● **Work item**
The reply is to contain the full listing, repeated exactly, with pictures left out.

● **Data**

──────────────────────────────

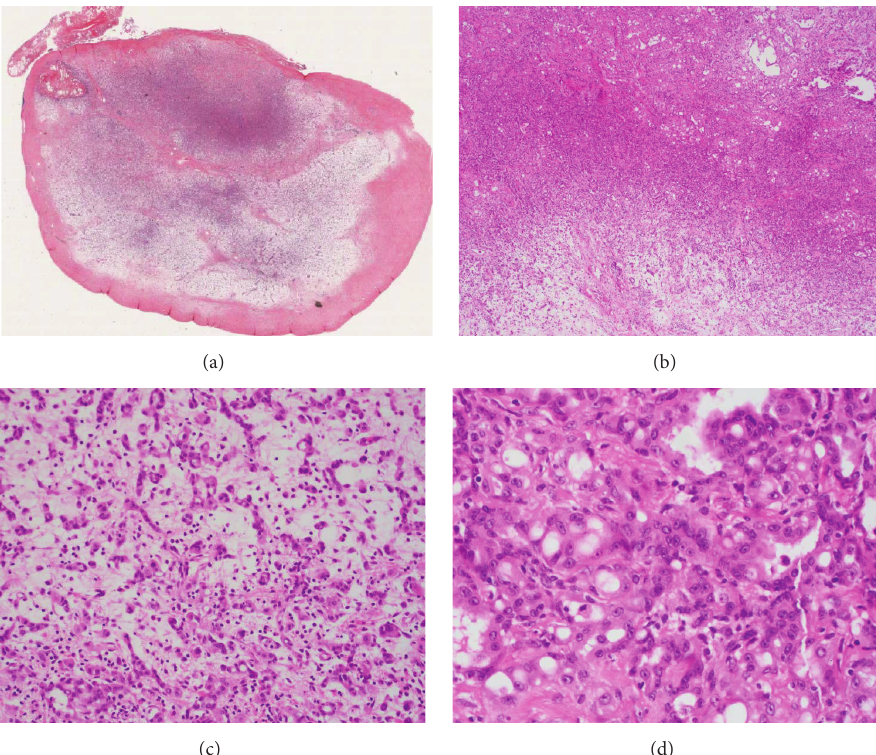
Figure 2: (a) The neoplasm was confined to a fibrous pseudocapsule. (b) Hypercellular and hypocellular areas were present. (c) and (d) The neoplasm grew as cords and luminal profiles and contained mildly pleomorphic nuclei with prominent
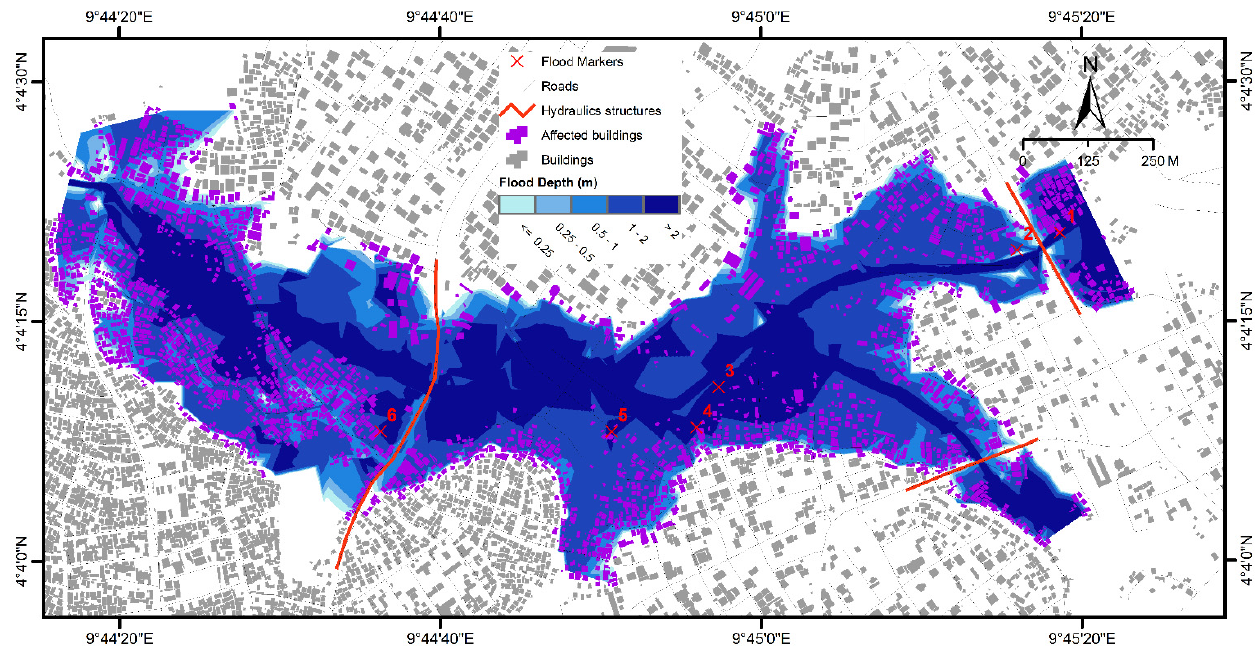
Figure 6. Flood depth (m) within the “Makèpè Missokè” floodplain for the August 2020 (model output).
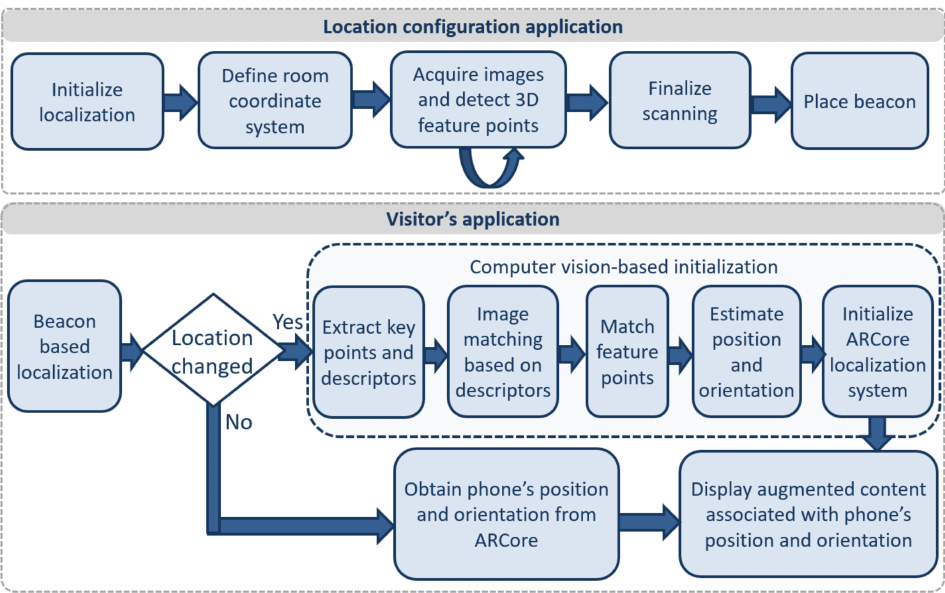
Figure 2. Workflows of the CultReal applications: location manager application ( top ) and visitor application ( bottom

──────────────────────────────

● **Written solution**
Figure 2: (a) The neoplasm was confined to a fibrous pseudocapsule. (b) Hypercellular and hypocellular areas were present. (c) and (d) The neoplasm grew as cords and luminal profiles and contained mildly pleomorphic nuclei with prominent
Figure 6. Flood depth (m) within the “Makèpè Missokè” floodplain for the August 2020 (model output).
Figure 2. Workflows of the CultReal applications: location manager application ( top ) and visitor application ( bottom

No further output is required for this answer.